Giuseppe Conte (LaPresse)

Lettere

La parabola di Conte, da avvocato del popolo ad avvocato dei lottizzatori

Chi ha scritto al direttore Claudio Cerasa

Al direttore - “Sono sinceramente grato a Paolo Cirino Pomicino per l’affascinante pagina letteraria che ha voluto dedicarmi sul Foglio di ieri. Egli è certamente in buona fede e quindi posso prevedere che a lui accadrà quanto accadde al presidente Cossiga. L’ex capo dello stato, dopo avermi ripetutamente qualificato come Il piccolo Viscinski ebbe a riconoscere: “Qualche scusa gli va fatta” (La Repubblica, 3 dicembre 2000). Molto cordialmente. 
Luciano Violante


Al direttore - Rai: ballando nelle stalle.
Guelfo Guelfi

A proposito di Rai. Deliziosa escalation del M5s ricordata da Pietro Salvatori su Twitter. Anno 2013: i 5 stelle protestano contro la lottizzazione della Rai. Anno 2021: i 5 stelle protestano per non essere stati coinvolti nella lottizzazione della Rai. Aggiungiamo. Anno 2018: Conte avvocato del popolo. Anno 2021: Conte avvocato dei lottizzatori. Slurp. 

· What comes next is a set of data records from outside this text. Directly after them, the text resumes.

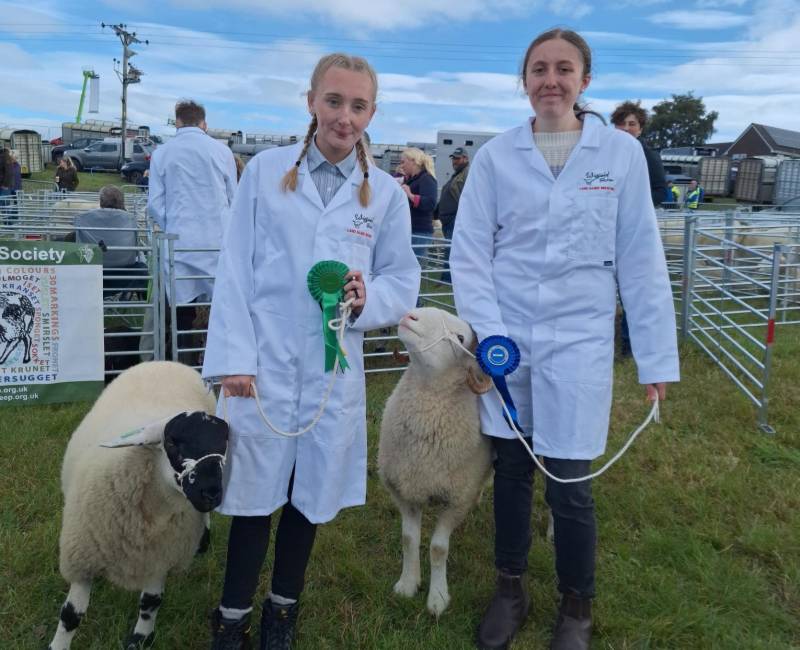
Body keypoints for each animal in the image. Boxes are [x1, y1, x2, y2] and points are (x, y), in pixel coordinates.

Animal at [49, 360, 228, 648]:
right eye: (171, 442)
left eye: (224, 445)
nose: (211, 493)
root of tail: (167, 362)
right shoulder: (82, 558)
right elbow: (71, 615)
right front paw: (58, 644)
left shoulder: (160, 556)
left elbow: (150, 602)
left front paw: (140, 638)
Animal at [376, 306, 494, 616]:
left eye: (460, 337)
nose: (409, 316)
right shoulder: (404, 492)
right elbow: (408, 539)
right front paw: (408, 583)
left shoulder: (455, 501)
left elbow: (439, 548)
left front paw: (438, 598)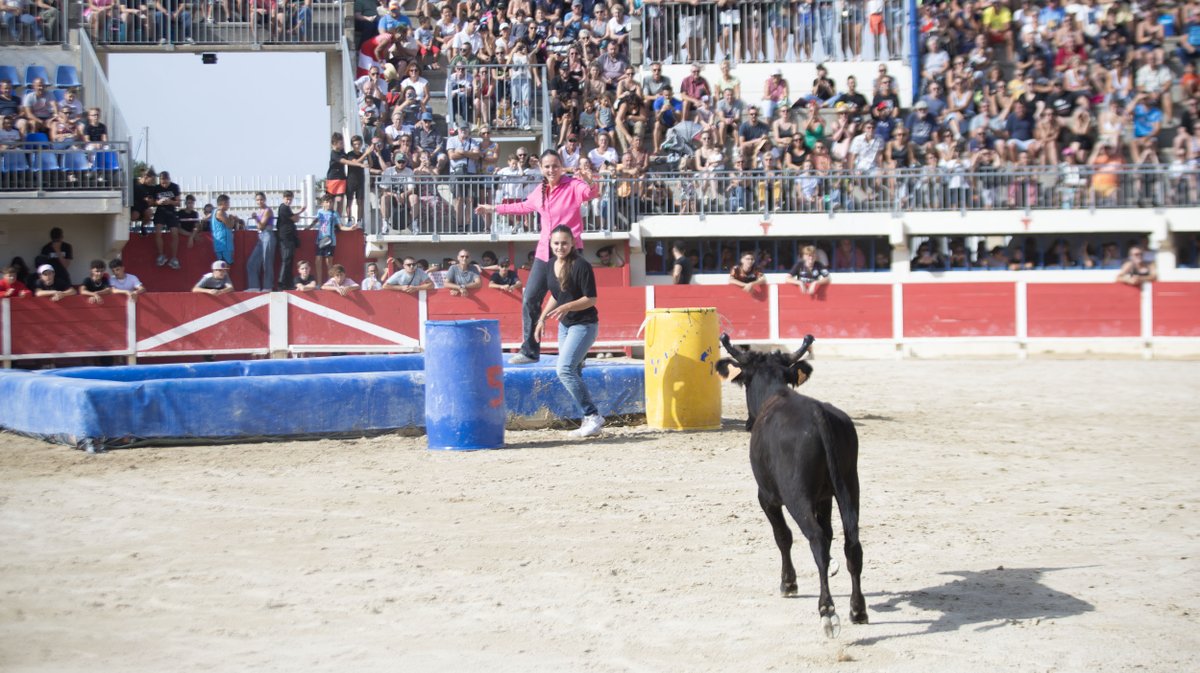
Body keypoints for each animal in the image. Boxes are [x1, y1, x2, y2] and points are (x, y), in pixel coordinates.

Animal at [715, 333, 868, 638]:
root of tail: (818, 414)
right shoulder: (825, 497)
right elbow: (830, 532)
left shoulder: (767, 496)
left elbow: (782, 536)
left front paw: (788, 583)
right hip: (849, 485)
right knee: (852, 542)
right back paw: (858, 610)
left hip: (797, 496)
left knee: (815, 539)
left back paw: (827, 612)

Al direttore - Tanti anni fa, quando ero segretario generale di un’importante federazione dell’industria, uno dei miei partner mi comunicò di aver concordato con la controparte una quota di servizio straordinaria per un rinnovo contrattuale appena concluso. Io risposi che la mia organizzazione non avrebbe preso la sua quota perché non voleva avere rapporti di questo tipo con i datori. Alcuni mesi dopo ebbi il sentore che la parte riservata a noi se la fossero spartita le due federazioni consorelle. È più o meno ciò che è capitato a Conte con le direzioni dei tg.
Giuliano Cazzola


Al direttore - Arrivare a sostenere, come ha fatto un prelato che a favore di telecamera ha detto – testuale – “uccidevano deliberatamente i contagiati per farci accettare le mascherine, lockdown e coprifuoco” (naturalmente ben guardandosi dal fare nomi o produrre uno straccio di prova se no che complotto è, e ci fermiamo qua per carità cristiana), la dice lunga sul grado di impazzimento generale che la pandemia ha prodotto tra i suoi molteplici effetti collaterali. Ora qui nessuno si sogna neanche lontanamente di accendere ceri a sua maestà la Scienza o a pendere dalle labbra dell’Esperto. C’è però un “però”. Ed è che a furia di dibattere siamo arrivati alla follia per cui tutti si sentono in diritto di dire la loro su cose di cui non hanno la benché minima competenza. “Su ciò di cui non si può parlare si deve tacere”, diceva Wittgenstein. Dice niente? E allora tu puoi pure avere la tua legittima e sacrosanta opinione sui vaccini sul virus sui tamponi ecc., ma la domanda resta: hai sì o no titoli per parlare? Sei sì o no competente in materia? O pensi che siccome hai un cervello più o meno funzionante e siamo in democrazia basta questo per sentirsi autorizzati ad aprire bocca e dargli fiato? O a ritenere che la tua opinione possa (e magari debba) valere tanto quanto quella di chi di mestiere si occupa di virologia ecc. o di chi di mestiere è tenuto a prendere decisioni? E piantatela con la solita manfrina sulla libertà di parola e di pensiero e di critica. Ma non pigliamoci per i fondelli. Se io mi trovassi a una mostra d’arte contemporanea e mi imbattessi con l’artista che espone, al massimo potrei dirgli che questo o quel quadro mi piace di più o di meno di altri, mai e poi mai mi sognerei di intavolare una discussione su come si dipinge. Per il semplice motivo che di pittura non ne so nulla. Né mi sognerei di dare lezioni di tennis a Federer o di canto a Bocelli o di guida a Hamilton. Eppure, non passa giorno che non ci tocchi di essere afflitti da un assordante chiacchiericcio, da un implacabile e fastidioso rumore di sottofondo che non serve ad altro che a produrre inquinamento acustico. Quando non si tratti, come hanno giustamente stigmatizzato i vescovi italiani, di “manifestazioni di egoismo, indifferenza e irresponsabilità, caratterizzate spesso da una malintesa affermazione di libertà e da una distorta concezione dei diritti”. Praticamente, una pandemia nella pandemia. Solo che per questa non c’è vaccino. Urge qualcos’altro. 
Luca Del Pozzo

Per non avere imbecilli in televisione chiamati ogni giorno a parlare di virologia non serve però un vaccino: sarebbe sufficiente smetterla di invitarli.